SOURCE

[start]

The EESC acknowledges that PEPPs are most likely to appeal to a limited number of groups particularly, mobile professionals who work in a number of different Member States over their working life, the self-employed and those living in markets where personal pension products are not developed. However, the EESC understands that the Commission considers occupational pensions just as important, as underlined by the revised Institutions for Occupational Retirement Provision (IORP) Directive which lays down basic governance requirements for occupational pension funds. As was the case for the revised IORP, the aim of this proposed Regulation is also to improve governance and transparency, to promote cross-border activity and to develop further providers of PEPPs as long-term investors.

4.   Specific comments


The EESC is of the view that PEPPs should not appear as a mere extension of what is available to those choosing voluntary, private savings plans. As such, the role of Member States in promoting PEPPs and the benefits of saving in one is critical. On the basis of the national treatment principle the Commission can require PEPPs to be afforded the same favourable tax treatment that Member States give to their own comparable national products. In those cases where the PEPPs product features do not match all the criteria required to grant tax relief to existing national pension products, the Commission invites Member States to provide the same tax relief as the one granted to these national pension products.

[end]

RECORDS
[start]

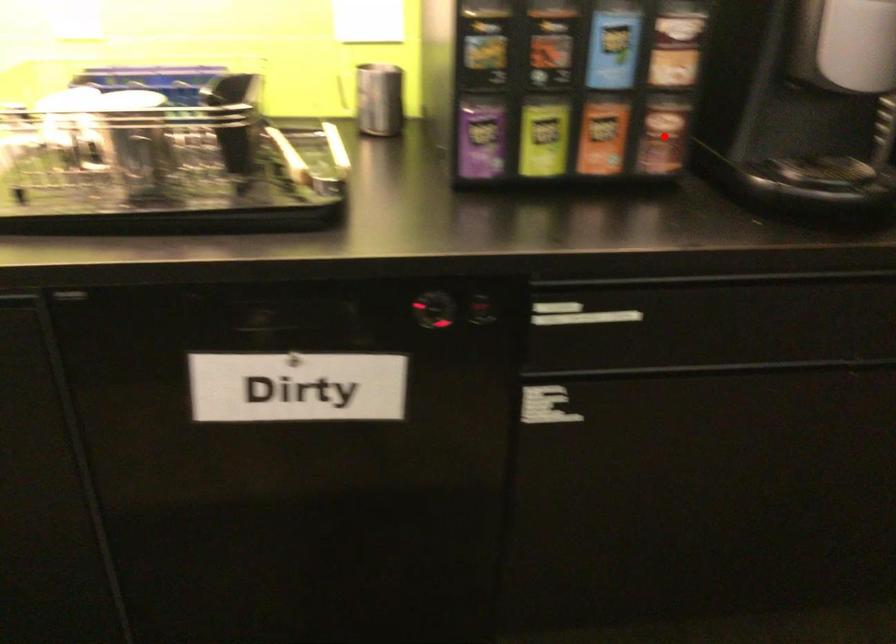
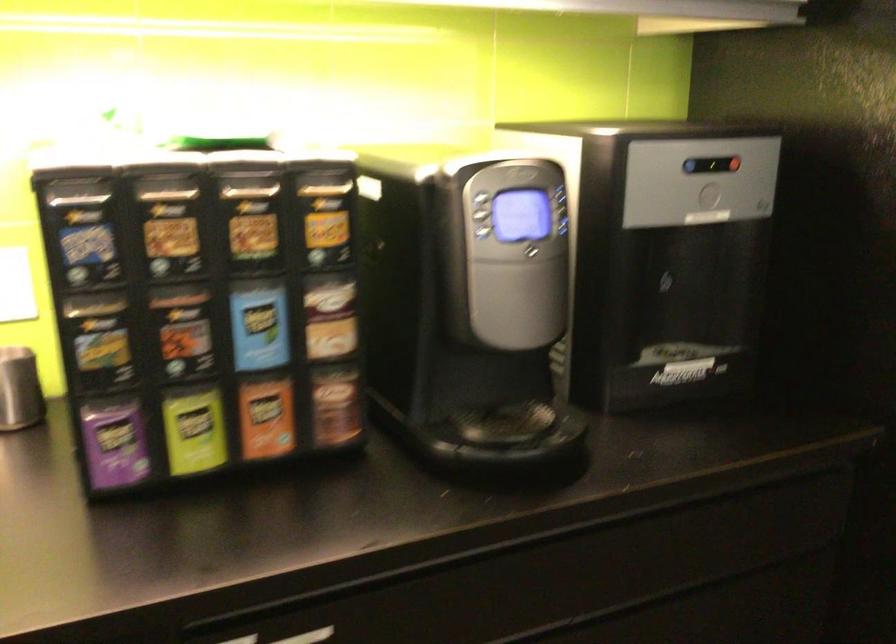
Question: I am providing you with two images of the same scene from different viewpoints. In image1, a red point is highlighted. Considering the same 3D point in image2, which of the following is correct?

Choices:
 (A) It is closer
 (B) It is farther

Answer: (A)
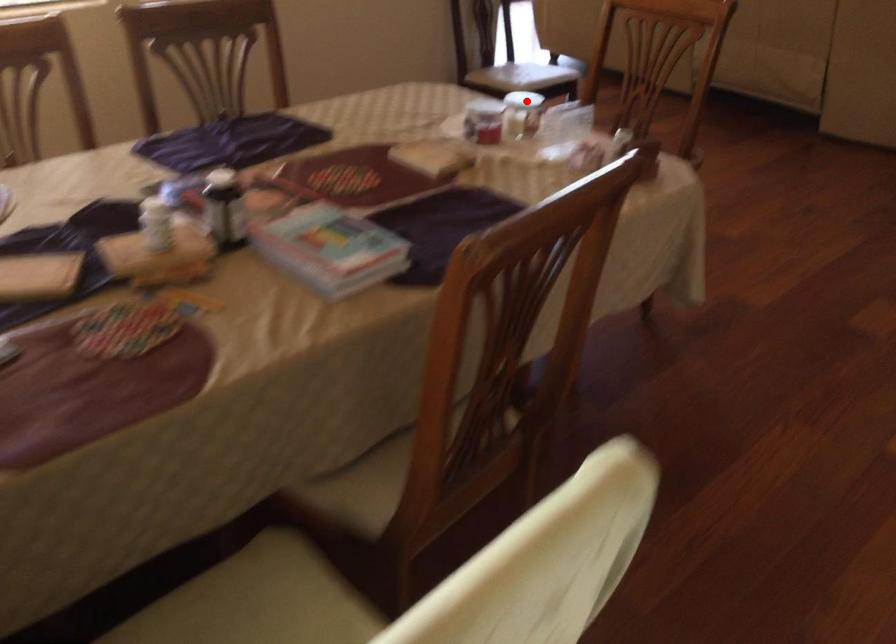
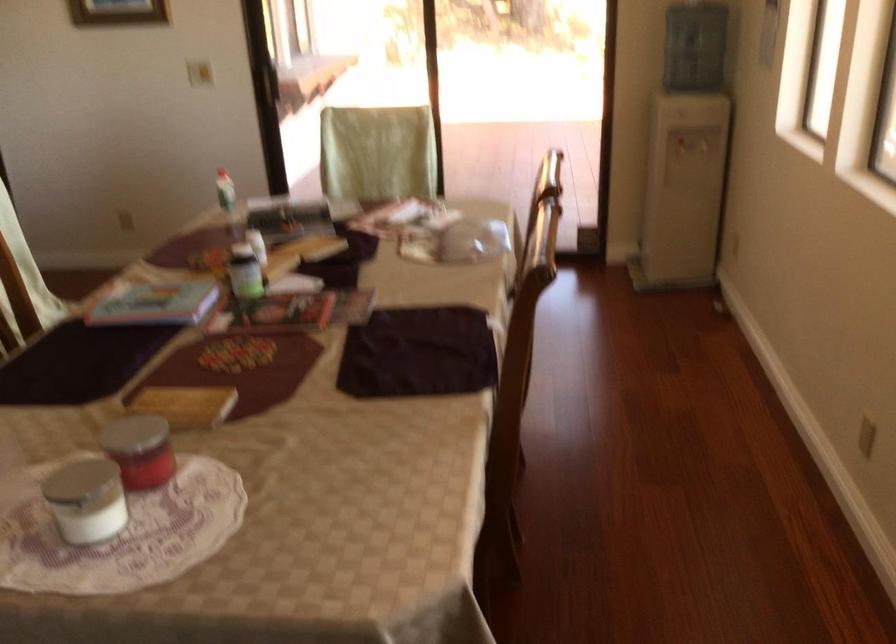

[end]

PROBLEMS AND TASKS
**1.** Answer these questions from the passage on PEPPs:
(a) Which three groups does the EESC say PEPPs are most likely to appeal to?
(b) What does the revised IORP Directive lay down?
(c) Where PEPP features don't meet all the criteria for tax relief on existing national pension products, what does the Commission invite Member States to do?
**2.** Reproduce the stretch of the passage on PEPPs from "4.   Specific comments" through "national pension products.".

SOLUTION LIST
**1.**
(a) Mobile professionals who work in a number of different Member States over their working life, the self-employed, and those living in markets where personal pension products are not developed.
(b) Basic governance requirements for occupational pension funds.
(c) Provide the same tax relief as the one granted to these national pension products.

**2.**
4.   Specific comments


The EESC is of the view that PEPPs should not appear as a mere extension of what is available to those choosing voluntary, private savings plans. As such, the role of Member States in promoting PEPPs and the benefits of saving in one is critical. On the basis of the national treatment principle the Commission can require PEPPs to be afforded the same favourable tax treatment that Member States give to their own comparable national products. In those cases where the PEPPs product features do not match all the criteria required to grant tax relief to existing national pension products, the Commission invites Member States to provide the same tax relief as the one granted to these national pension products.